- WHAT NEEDS TO BE DONE -
Copy verbatim every line of the entries below, from the first line through the line that contains "For every layout".

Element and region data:
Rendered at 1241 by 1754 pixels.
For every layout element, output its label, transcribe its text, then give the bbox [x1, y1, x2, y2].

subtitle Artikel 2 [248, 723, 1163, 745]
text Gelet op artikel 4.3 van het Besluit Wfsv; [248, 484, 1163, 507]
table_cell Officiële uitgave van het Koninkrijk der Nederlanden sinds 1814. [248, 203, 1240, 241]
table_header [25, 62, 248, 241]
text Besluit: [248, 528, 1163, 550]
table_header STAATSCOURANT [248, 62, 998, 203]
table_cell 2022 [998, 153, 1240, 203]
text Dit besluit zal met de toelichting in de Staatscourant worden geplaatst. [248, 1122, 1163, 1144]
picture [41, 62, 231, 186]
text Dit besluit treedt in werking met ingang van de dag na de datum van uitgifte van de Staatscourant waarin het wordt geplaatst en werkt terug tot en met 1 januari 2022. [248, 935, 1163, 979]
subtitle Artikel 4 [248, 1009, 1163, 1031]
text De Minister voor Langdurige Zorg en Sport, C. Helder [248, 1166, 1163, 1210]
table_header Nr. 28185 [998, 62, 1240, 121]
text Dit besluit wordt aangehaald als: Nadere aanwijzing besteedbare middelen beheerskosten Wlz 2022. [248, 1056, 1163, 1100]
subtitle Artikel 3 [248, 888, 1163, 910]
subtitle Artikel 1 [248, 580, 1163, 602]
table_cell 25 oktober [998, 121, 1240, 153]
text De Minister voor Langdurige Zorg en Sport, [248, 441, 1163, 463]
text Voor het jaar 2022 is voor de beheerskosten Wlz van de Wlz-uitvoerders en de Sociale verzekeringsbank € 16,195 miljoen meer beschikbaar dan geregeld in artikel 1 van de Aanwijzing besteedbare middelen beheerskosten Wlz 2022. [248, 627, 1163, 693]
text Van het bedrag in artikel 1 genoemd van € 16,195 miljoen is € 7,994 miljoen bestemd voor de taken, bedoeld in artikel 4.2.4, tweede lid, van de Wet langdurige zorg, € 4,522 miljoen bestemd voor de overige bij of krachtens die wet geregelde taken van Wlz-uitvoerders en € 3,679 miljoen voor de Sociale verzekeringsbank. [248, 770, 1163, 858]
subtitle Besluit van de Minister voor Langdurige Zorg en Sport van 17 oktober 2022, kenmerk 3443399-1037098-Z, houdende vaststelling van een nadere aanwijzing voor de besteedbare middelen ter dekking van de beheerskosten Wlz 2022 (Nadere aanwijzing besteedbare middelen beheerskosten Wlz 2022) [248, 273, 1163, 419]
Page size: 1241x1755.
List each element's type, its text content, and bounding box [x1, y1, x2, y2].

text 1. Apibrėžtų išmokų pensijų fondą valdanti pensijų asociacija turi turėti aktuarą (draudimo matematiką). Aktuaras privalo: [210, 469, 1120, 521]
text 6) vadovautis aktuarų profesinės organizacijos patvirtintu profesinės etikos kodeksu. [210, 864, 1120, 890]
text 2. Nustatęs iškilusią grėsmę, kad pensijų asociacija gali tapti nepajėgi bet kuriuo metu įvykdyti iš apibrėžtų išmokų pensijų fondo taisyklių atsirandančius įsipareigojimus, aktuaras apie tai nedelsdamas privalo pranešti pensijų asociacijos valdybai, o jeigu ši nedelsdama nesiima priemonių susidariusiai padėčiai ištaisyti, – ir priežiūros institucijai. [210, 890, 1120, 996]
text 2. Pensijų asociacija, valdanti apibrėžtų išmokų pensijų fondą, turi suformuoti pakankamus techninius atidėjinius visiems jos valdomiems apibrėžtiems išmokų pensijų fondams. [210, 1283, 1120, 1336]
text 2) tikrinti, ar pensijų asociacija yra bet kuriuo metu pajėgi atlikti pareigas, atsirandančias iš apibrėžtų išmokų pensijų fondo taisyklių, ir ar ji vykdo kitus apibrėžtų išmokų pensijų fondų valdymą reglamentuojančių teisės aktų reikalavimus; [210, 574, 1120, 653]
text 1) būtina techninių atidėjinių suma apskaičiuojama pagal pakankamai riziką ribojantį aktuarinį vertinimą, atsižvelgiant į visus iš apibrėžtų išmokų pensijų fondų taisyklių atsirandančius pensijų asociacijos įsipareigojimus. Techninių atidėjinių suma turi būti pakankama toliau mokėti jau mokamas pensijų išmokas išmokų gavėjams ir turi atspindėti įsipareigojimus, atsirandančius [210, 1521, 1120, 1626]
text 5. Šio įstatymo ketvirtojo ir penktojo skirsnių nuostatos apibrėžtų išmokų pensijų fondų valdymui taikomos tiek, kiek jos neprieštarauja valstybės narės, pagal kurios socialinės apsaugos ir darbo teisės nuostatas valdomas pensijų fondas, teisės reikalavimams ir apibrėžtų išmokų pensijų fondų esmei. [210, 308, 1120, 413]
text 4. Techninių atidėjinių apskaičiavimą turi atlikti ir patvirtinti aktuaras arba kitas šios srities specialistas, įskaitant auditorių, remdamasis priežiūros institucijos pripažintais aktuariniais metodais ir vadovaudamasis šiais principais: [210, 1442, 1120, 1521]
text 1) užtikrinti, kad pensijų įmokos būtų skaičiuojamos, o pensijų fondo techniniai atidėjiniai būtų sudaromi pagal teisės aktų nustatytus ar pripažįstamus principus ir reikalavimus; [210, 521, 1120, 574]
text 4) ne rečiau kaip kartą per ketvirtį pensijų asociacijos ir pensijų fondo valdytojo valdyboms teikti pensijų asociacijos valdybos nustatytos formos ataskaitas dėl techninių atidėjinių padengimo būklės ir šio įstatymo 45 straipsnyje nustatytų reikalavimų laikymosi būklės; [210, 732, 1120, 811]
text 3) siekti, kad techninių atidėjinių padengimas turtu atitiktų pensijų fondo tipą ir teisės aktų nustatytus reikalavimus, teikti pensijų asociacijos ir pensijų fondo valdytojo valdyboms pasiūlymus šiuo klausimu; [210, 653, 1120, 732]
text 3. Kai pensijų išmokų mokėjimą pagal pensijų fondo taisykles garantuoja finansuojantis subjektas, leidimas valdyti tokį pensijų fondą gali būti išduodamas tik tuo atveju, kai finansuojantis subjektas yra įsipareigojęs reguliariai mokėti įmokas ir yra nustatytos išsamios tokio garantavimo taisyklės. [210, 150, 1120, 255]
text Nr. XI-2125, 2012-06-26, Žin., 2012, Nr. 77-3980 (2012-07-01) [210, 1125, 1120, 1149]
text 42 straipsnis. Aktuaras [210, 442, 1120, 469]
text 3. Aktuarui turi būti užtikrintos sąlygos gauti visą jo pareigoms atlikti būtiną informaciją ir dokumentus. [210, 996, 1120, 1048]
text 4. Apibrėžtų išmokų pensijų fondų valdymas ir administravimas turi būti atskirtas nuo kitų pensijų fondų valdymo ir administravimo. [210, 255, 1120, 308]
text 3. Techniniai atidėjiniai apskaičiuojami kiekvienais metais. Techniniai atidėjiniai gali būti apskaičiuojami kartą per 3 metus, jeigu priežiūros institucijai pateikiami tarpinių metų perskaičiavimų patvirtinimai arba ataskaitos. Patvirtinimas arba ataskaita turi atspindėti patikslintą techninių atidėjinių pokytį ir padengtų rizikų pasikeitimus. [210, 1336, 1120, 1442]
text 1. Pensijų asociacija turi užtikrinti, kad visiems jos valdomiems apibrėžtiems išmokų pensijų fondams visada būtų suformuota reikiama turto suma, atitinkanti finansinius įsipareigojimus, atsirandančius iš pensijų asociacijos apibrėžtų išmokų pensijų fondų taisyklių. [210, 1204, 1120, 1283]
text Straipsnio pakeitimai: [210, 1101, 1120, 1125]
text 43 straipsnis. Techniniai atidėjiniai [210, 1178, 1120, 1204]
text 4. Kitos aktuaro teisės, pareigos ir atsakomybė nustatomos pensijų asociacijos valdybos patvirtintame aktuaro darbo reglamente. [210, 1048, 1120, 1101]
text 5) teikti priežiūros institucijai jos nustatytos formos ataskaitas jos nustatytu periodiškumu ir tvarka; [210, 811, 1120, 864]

- FINAL ANSWER -
Rendered at 1241 by 1754 pixels.
For every layout element, output its label, transcribe its text, then give the bbox [x1, y1, x2, y2].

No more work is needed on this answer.